Text-to-character blendshapes (T2Bs) is capable of creating animatable blendshapes to synthesize diverse expressions of a virtual character generated solely from text prompts. We show the geometry of sample eigen expressions of 4 characters in the following videos.
We demonstrate demos of the first 10 eigen expressions of sample virtual character models as vidualized in the following video. Note that for later model evaluation and retargeting we use 100 eigen expressions.
A robust statistical expression model should effectively generalize to new data while remaining closely aligned with the specific object it represents. We fit the T2Bs model to captures outside the model’s training set. We compared the rendered Gaussians and the mesh geometry and calculate the error shown in the following. For each identity, the first column is model fitting, the second column is a held-out video capture, and the third column are image-space and object-space reconstruction error map. The color scale from blue to yellow represents the RGB error, ranging from 0 to 0.5, while the scale from green to red denotes the 3D point-to-point error, ranging from 0 to 1/500 of the bounding box size. The bounding box size is approximately the maximum possible distance within the geometry. The learned blendshape can faithfully reconstruct meshes with held-out expressions.
We further show the expressiveness of our model by adding a simple landmark-base retargeting approach, in which we align the human (FLAME) landmarks with 20 anotated animal landmarks on eyes and mouth regions. We show both the retargeting results with the eigen expressions of a human model (FLAME), and with the real facial capture from videos.

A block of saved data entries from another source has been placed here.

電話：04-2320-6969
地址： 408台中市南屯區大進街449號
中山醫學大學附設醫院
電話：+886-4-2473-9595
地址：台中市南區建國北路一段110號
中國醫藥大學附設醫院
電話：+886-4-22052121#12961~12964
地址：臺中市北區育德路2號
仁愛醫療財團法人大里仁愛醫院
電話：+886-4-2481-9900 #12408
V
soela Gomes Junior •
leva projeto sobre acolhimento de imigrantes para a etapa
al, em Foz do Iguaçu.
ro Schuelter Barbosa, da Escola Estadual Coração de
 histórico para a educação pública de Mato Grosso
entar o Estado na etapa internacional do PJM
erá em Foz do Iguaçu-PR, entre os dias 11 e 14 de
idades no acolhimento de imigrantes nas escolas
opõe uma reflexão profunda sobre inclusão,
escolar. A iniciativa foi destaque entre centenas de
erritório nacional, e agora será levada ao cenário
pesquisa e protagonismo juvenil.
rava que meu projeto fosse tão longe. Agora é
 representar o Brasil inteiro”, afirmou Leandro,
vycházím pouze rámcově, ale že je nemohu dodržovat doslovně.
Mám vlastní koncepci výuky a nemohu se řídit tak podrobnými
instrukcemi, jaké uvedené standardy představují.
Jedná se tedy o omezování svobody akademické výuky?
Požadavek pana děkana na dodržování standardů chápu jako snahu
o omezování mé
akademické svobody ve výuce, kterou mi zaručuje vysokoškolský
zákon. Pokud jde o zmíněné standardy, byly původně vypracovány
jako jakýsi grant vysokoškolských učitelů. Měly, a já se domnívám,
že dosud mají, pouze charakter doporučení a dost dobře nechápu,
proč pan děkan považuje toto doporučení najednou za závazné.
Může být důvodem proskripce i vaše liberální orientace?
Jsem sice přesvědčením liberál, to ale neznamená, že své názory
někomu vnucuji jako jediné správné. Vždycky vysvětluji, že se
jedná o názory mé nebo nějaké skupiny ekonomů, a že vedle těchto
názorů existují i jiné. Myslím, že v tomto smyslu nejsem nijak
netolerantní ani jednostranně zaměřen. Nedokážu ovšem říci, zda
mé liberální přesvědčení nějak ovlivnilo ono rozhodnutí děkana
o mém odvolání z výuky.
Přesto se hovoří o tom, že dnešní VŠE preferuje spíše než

Qualitative comparison of 4D generation methods. We compare the 4D generation results of our method with DreamGaussian4D (DG4D) [38], SV4D [64], and 4Real-Video [53]. All methods take a monocular video as input. In addition, DG4D incorporates our accurate static Gaussian representation, whereas SV4D and 4Real-Video rely on freeze-time renderings. Our method takes the results of 4Real-Video as input and further enhances the novel view synthesis. Notably, none of the baseline methods produce high-quality 3D geometry, whereas ours does. Viewpoints are displayed at ±60 degrees relative to the original perspective (frontal view) used for generating the monocular video. We also show the rendering of the static mesh from the same viewpoint as 'static reference'. Among all methods, our approach achieves the most visually consistent and appealing results.
A qualitative comparison between VCDGS with and without camera view information as input. The model without view dependency produces noticeable artifacts, as it struggles to regress into a coherent geometry from 3D inconsistencies across views in multiview videos during the 4D generation process.

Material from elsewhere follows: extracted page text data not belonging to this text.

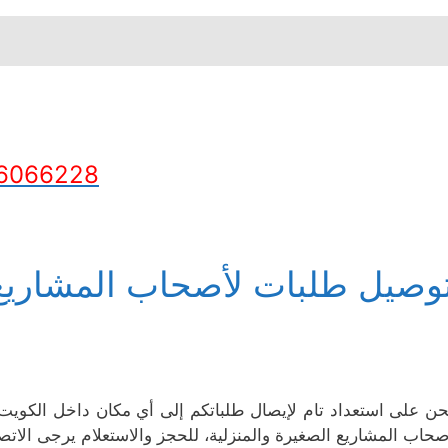
6066228
وصيل طلبات لأصحاب المشاريع 
حن على استعداد تام لإيصال طلباتكم إلى أي مكان داخل الكويت، 
صحاب المشاريع الصغيرة والمنزلية، للحجز والاستعلام يرجى الاتصا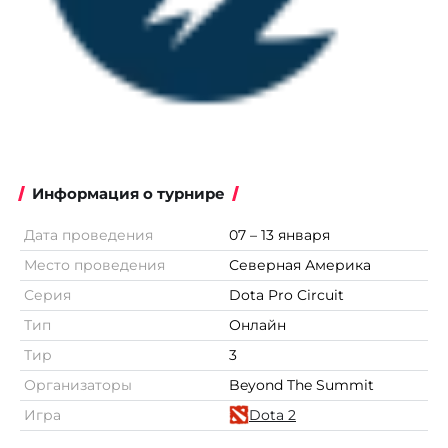
Информация о турнире
Дата проведения
07 – 13 января
Место проведения
Северная Америка
Серия
Dota Pro Circuit
Тип
Онлайн
Тир
3
Организаторы
Beyond The Summit
Игра
Dota 2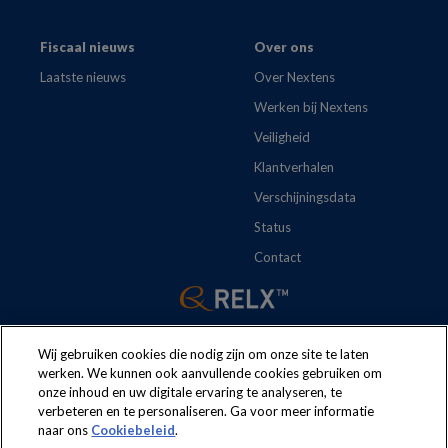
Fiscaal nieuws
Over ons
Laatste nieuws
Over Nextens
Werken bij Nextens
Veiligheid
Klantverhalen
Verschijningsdata
Status
Contact
Wij gebruiken cookies die nodig zijn om onze site te laten
werken. We kunnen ook aanvullende cookies gebruiken om
onze inhoud en uw digitale ervaring te analyseren, te
The following regulations apply to the use of this website:
Terms
verbeteren en te personaliseren. Ga voor meer informatie
naar ons
Cookiebeleid
.
and conditions
Security
Privacy policy
Cookie policy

We optimize VCDGS using multiple videos generated by 4Real-video. To evaluate its effectiveness, we conduct an ablation study using relatively lower-quality 4D videos as guidance. Specifically, we train VCDGS on the output of SV4D while keeping all other experimental settings unchanged. Figure~\ref{fig:sv4d} demonstrates the improvements achieved by incorporating VCDGS into SV4D. In our application, SV4D tends to produce blurry novel views. Our model not only remains robust to blurry inputs but also generates high-quality renderings with well-defined geometry.
We use pre-define control points from static asset rather than jointly optimizing them with all expression videos for scalability. This allowing new expression videos to be incorporated without requiring re-optimization of previously processed videos. This modular approach avoids the need for computationally expensive joint optimization across an ever-growing dataset. We use 2000 control points by uniformly sample the static mesh. We show parameter analysis on the the number of control points in figure X. 2000 control points captures fine-grained motions, such as tongue (1st row) and eyelid (2nd row) movements, better than 200, 500, or 1000 joints.